Britain clinches a narrow Brexit trade deal with European Union
Britain clinched a narrow Brexit trade deal with the European Union on Thursday, just seven days before it exits one of the world’s biggest trading blocs in its most significant global shift since the loss of empire.
The deal, agreed more than four years after Britain voted to leave the bloc by a slim margin, offers a way out of a chaotic finale to a divorce that has shaken the 70-year project to forge European unity from the ruins of World War Two.
It will preserve Britain’s zero-tariff and zero-quota access to the bloc’s single market of 450 million consumers, but will not prevent economic pain and disruption for the United Kingdom or for EU member states.
Many aspects of Britain’s future relationship with the EU remain to be hammered out, possibly over years.
“We have taken back control of our destiny,” British Prime Minister Boris Johnson told reporters after tweeting a picture of himself raising both arms in a thumbs-up gesture of triumph.
“People said it was impossible, but we have taken back control.”
The UK formally left the EU on Jan. 31 but has since been in a transition period under which rules on trade, travel and business remained unchanged until the end of this year.
Johnson, the face of the pro-Brexit campaign, had said that since 52% had voted to leave the EU, he did not want to accept the rules of its single market or its customs union after Jan. 1.
The EU did not want to give unfettered privileges to a freewheeling, deregulated British economy outside the bloc, and so potentially encourage others to leave – resulting in a tortuous negotiation.
“It was a long and winding road,” European Commission President Ursula von der Leyen told reporters, quoting the Paul McCartney song. “But we have got a good deal to show for it… Finally we can leave Brexit behind us and look to the future. Europe is now moving on.”
Johnson described the last-minute agreement as a “jumbo” free trade deal along the lines of that done between the European Union and Canada, and urged Britain to move on from the divisions caused by the 2016 Brexit referendum.
The deal will also support the peace in Northern Ireland – a priority for U.S. President-elect Joe Biden, who had warned Johnson that he must uphold the 1998 Good Friday Agreement.
EU member Ireland said the deal, which the Commission website said would be published soon, protected its interests as well as could possibly have been hoped.
But it left much of the detail still to be worked out.
The trade pact will not cover services, which make up 80% of the British economy, including a banking industry that positions London as the only financial capital to rival New York.
Access to the EU market for UK-based banks, insurers and asset managers will become patchy at best.

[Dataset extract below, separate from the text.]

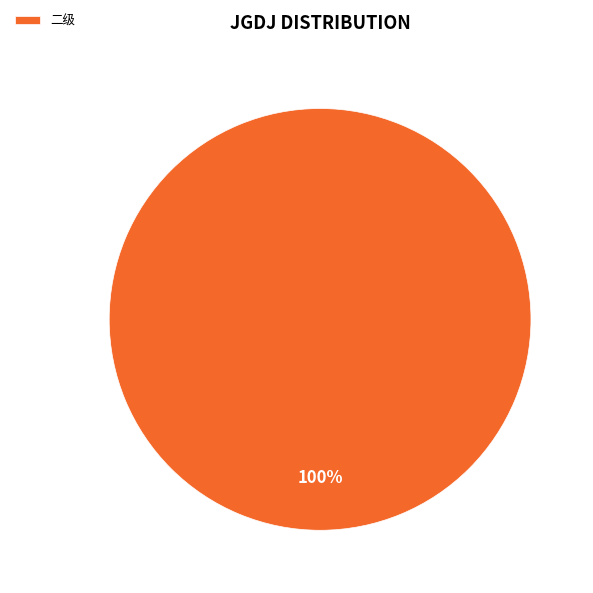

What percentage is the 二级 slice, to the nearest percent?

100%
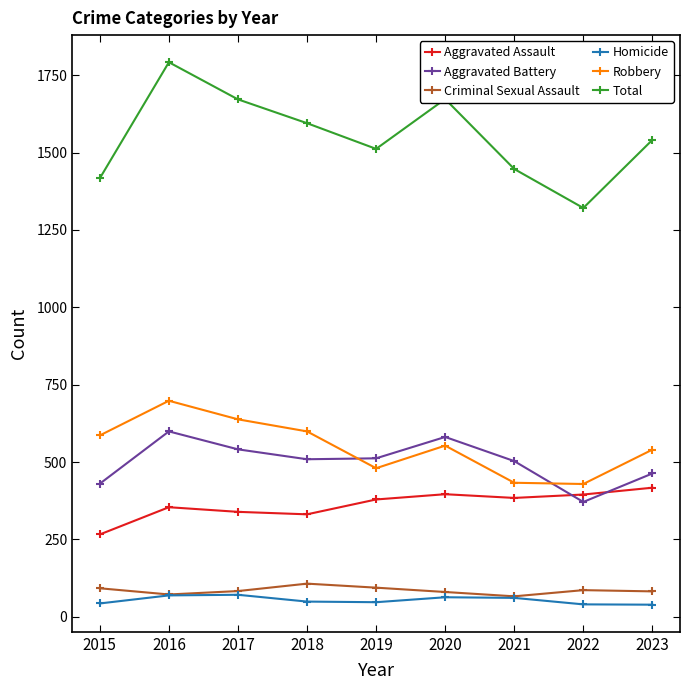

What is the smallest value displayed?

39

Johnson said the deal did not contain as much as he would have liked on regulatory equivalence for financial services, but still contained some “good language”.
JPMorgan said the EU had secured a deal that allowed it retain nearly all of its advantages from trade with the UK but with the ability to use regulations to “cherry pick” among sectors where the UK had advantages – such as services.
“The unity and strength of Europe paid off,” French President Emmanuel Macron said. “The agreement with the United Kingdom is essential to protect our citizens, our fishermen, our producers. We will make sure that this is the case.”
Brexit campaigner Nigel Farage said the deal would keep the UK far too closely aligned with the EU, adding that he hoped this would be the beginning of the end of the bloc.
Even with a deal, goods trade will have more rules, more red tape and more cost. There will be some disruption at ports. Everything from food safety regulation and exporting rules to product certification will change.